Each is now baptized.

You see the smiles.
Hear the song.
Hear the scripture readings.
Watch the act.
Feel the glow.

And you know. You just know.

Somewhere in Heaven, bells are pealing madly.

I heard the bells of Heaven yesterday.

I saw the smile of Jesus.

For a moment, I walked those streets, untouched my mortals as yet.

And I felt the warm glow that comes from watching children...YOUR children... your students... Take their first breath...

As a Christian.

I can't quite fathom it.

It deserves far more words than I have in me.

Only two will really suffice for the moment.

Praise God.

Yes, praise God.

We ought to hear the bells of Heaven ring more often.

Better yet...

We ought to make the bells of Heaven ring...

There is no greater privilege.

And, after all, we'll hear Heaven's bells for eternity.

Might as well get used to hearing them now.

Eh Mu Dah (in the green shirt) and another student, laughing because I'm aiming a camera at them.

Thara Timothy and his little girl, Adrina.

Eh Do Paw contemplating the post during church service.

Down at the river...

It gives me such satisfaction to see "gohlahwas" wearing Karen clothes. Not sure why.

Everyone waiting in the shade for Pastor Shem to find a good place to baptize the students.

 By the edge of the river.

One by one... Each of them buried in this familiar body of water, and rising again to a new life... It choked me up. These precious children... many of them making this choice even though their families are angry. God smiled...He still smiles. Oh, how blessed.

Daw Koo Say, whose story you can find by going to Sharon's blog. What a beautiful girl, a beautiful story... Christ has some special work for this young lady to do, I'm sure.

I couldn't help but giggle. The farther into the baptism we got, the farther into the water Michael got. We'll just overlook the fact that I was in almost as far as he was. No, it's not a problem to get wet like that over here. I'm going to miss that.

Happy faces...

The photographer

20 more souls...20 more workers... May the Lord watch over each of them and bring them to His Kingdom at last.

And these ones are all my students. Talk about heart full of gratitude and pride...

Saw Yo Hsu (on the right) and a friend

After the baptism, we stayed by the river for a long time, taking pictures.

Thay Thay Khai and Naw Saw Pwe

Mu Loe Poe, one of the best English-speaking 6th graders

Little July Paw, who's always at the top of her class. 6th grader as well

Michael and Daw Koo Say

Eh Paw See, a fifth grader

Sharon and little friends

I'm going to miss getting hugs around my waist because someone can't reach any higher...

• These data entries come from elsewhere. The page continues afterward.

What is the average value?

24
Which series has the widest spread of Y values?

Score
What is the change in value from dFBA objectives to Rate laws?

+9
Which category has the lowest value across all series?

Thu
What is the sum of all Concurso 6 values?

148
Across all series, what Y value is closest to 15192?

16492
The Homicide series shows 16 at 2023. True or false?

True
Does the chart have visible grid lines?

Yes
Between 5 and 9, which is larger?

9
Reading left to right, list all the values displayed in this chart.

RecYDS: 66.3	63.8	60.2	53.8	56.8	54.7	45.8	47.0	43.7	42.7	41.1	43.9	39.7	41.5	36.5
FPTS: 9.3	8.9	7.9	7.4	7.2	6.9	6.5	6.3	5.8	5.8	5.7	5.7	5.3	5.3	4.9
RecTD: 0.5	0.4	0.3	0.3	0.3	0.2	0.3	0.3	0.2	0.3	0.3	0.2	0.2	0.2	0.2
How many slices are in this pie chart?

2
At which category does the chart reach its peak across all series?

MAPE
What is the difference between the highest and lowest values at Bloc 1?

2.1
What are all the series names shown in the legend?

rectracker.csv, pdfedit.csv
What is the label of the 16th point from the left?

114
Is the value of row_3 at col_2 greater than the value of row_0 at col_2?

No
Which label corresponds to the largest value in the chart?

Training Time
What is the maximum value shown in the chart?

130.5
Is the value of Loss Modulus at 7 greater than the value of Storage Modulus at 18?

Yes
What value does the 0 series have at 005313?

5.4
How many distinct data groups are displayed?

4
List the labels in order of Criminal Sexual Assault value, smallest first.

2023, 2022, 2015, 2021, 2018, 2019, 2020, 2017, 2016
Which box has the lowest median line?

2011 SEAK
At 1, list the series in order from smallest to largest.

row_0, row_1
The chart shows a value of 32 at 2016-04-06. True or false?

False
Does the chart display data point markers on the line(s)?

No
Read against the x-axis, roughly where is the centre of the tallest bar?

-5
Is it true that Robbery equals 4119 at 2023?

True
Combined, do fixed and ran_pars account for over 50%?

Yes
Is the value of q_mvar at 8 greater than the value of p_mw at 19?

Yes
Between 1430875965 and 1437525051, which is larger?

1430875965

Mu Wa Wa, 6th grader and champion giggler

Saw Kho No, a 5th grader. In English, his Karen name means "Enoch."

Sharon and I...

A former student, I think

A KG girl

More KGers...

Stunningly beautiful day...

Nasty little creatures... pretty to look at, but don't touch 'im. He'll make you regret it.

The Ross's house, where we ate Sabbath lunch

Asian English...


Peh Pae Wa, Thara EhGuhNyaw's littlest

 AY, our program on Sabbath afternoon, put on by grades 6 and 8.